The story behind the song

Children of the Sun

     One of the most extraordinary experiences any person can have is seeing the night sky the way it was meant to be seen — pitch black with more than a million stars shining down. Nowadays the pollution in the atmosphere is so great that on most nights it’s almost impossible to see anything except a dull haze with a handful of stars shining through it. As a result, to most of us the night sky looks like a dark gray dome with a few lights stuck in it. But if you happen to be in ideal viewing conditions — a long way from lights and pollution, in the desert, on a mountaintop or out at sea, on a perfectly clear, moonless night — the sight is overwhelming. The sky is pitch black, and literally millions of stars are visible. It’s like being out in the void on a starship. It gives you a very different perspective about our place in the universe.

     Two of the most intense experiences of my life involved seeing the night sky under those conditions. The first time it happened was on a farm in Pennsylvania far from any cities, the night after a cold front brought an end to a two-week-long heat wave. The whole universe was laid out in front of me, and it seemed as if I was hanging in space … like I could reach out and grab the moon or one of those distant twinkling orbs.

     The second time I had this experience, something even more amazing happened. I was on a boat in the ocean, and the same ideal viewing conditions occurred. I lay there on my back staring up at the black void and the millions of stars, all as clear as they could be, as if there was nothing between me and them. And I stared at what’s called the milky way – a strip of the sky running from horizon to horizon, passing directly overhead – with so many stars in it that it has a milky color (hence, its name).

     When I was in college I had taken a class in astronomy. Now, staring up at the sky, I remembered learning about the shape of our galaxy (which is, of course, the milky way galaxy). Our galaxy is made up of countless billions of stars, and it’s shaped kind of like a pancake that’s fat near the middle. Our solar system is about halfway between the center of the pancake and the edge.

     As I stared up at the sky, I remembered that the shape of our galaxy accounts for that strip of milky color that we see across the sky on a clear night, extending from horizon to horizon. When we look at that strip of light, we’re looking through the pancake—through so many stars that we can barely see black sky behind them. When we look in any other direction, we’re looking out through the nearby sides of the pancake, with far fewer stars between us and the edge of the galaxy. Hence, the sky looks much darker, with just a sprinkling of stars.

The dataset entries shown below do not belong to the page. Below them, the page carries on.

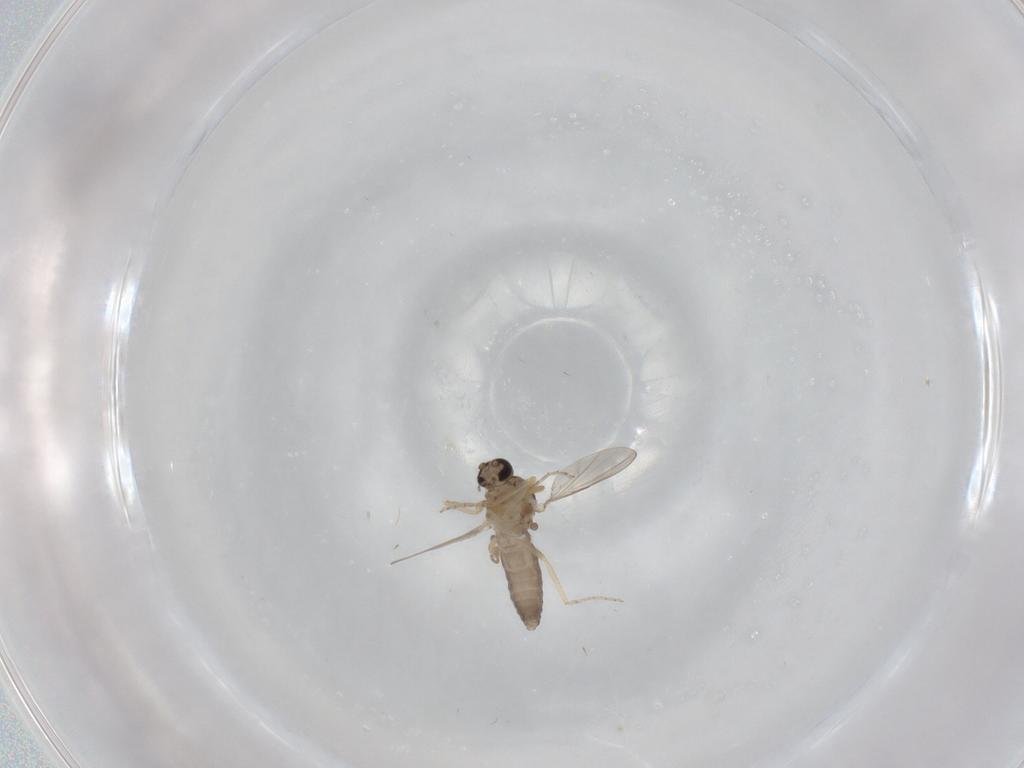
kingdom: Animalia
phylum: Arthropoda
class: Insecta
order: Diptera
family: Ceratopogonidae
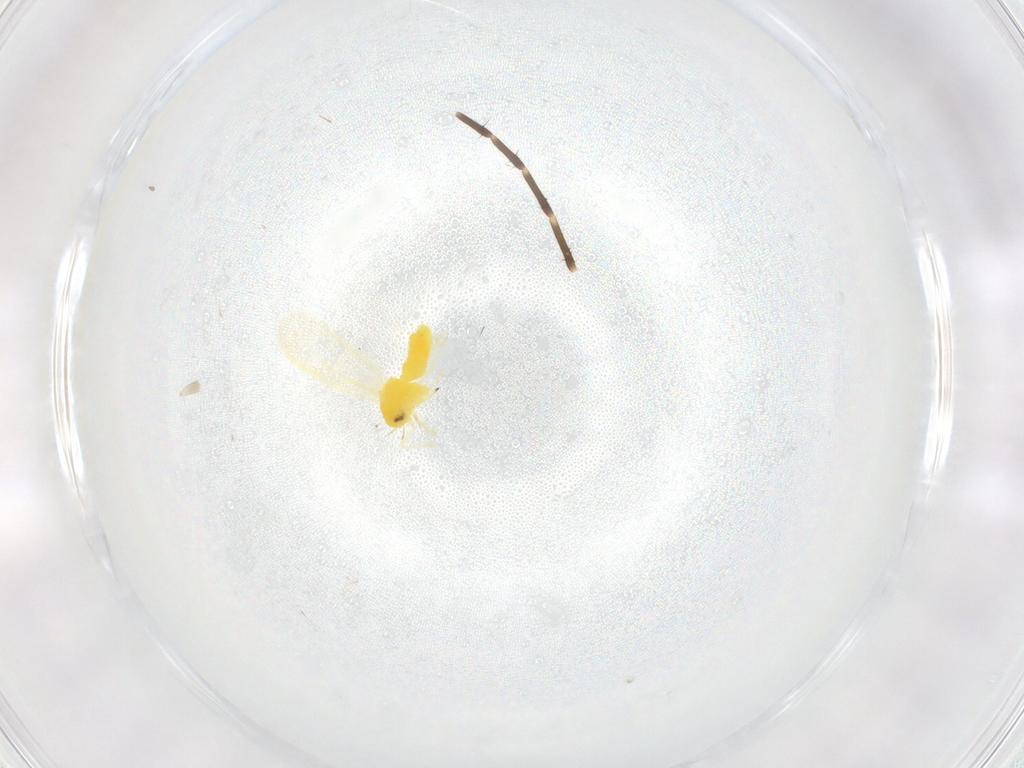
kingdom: Animalia
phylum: Arthropoda
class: Insecta
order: Hemiptera
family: Aleyrodidae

     Then suddenly, as I thought about this, the enormous black star-filled void in front of my eyes snapped into 3-D. I wasn’t just looking at a sky full of stars; I saw the size and shape of our galaxy and where I was located in it. Suddenly the sky had depth; it stretched off into an almost unimaginable distance. The size of the galaxy, right there in front of me, was so enormous that it was overwhelming. For the first time in my life I really saw the star cluster in which we live, and it was huge and glorious beyond anything I had ever imagined.

     That experience enlarged my sense of the universe and changed forever how I see my place in the grand scheme of things. And it got me thinking about other big issues: the countless generations of people who’ve lived on our planet, the huge expanse of time the universe has been expanding and evolving, and how our own star – the sun – has kept everything on our planet alive for so long.

     That experience, and those thoughts, led me to write Children of the Sun.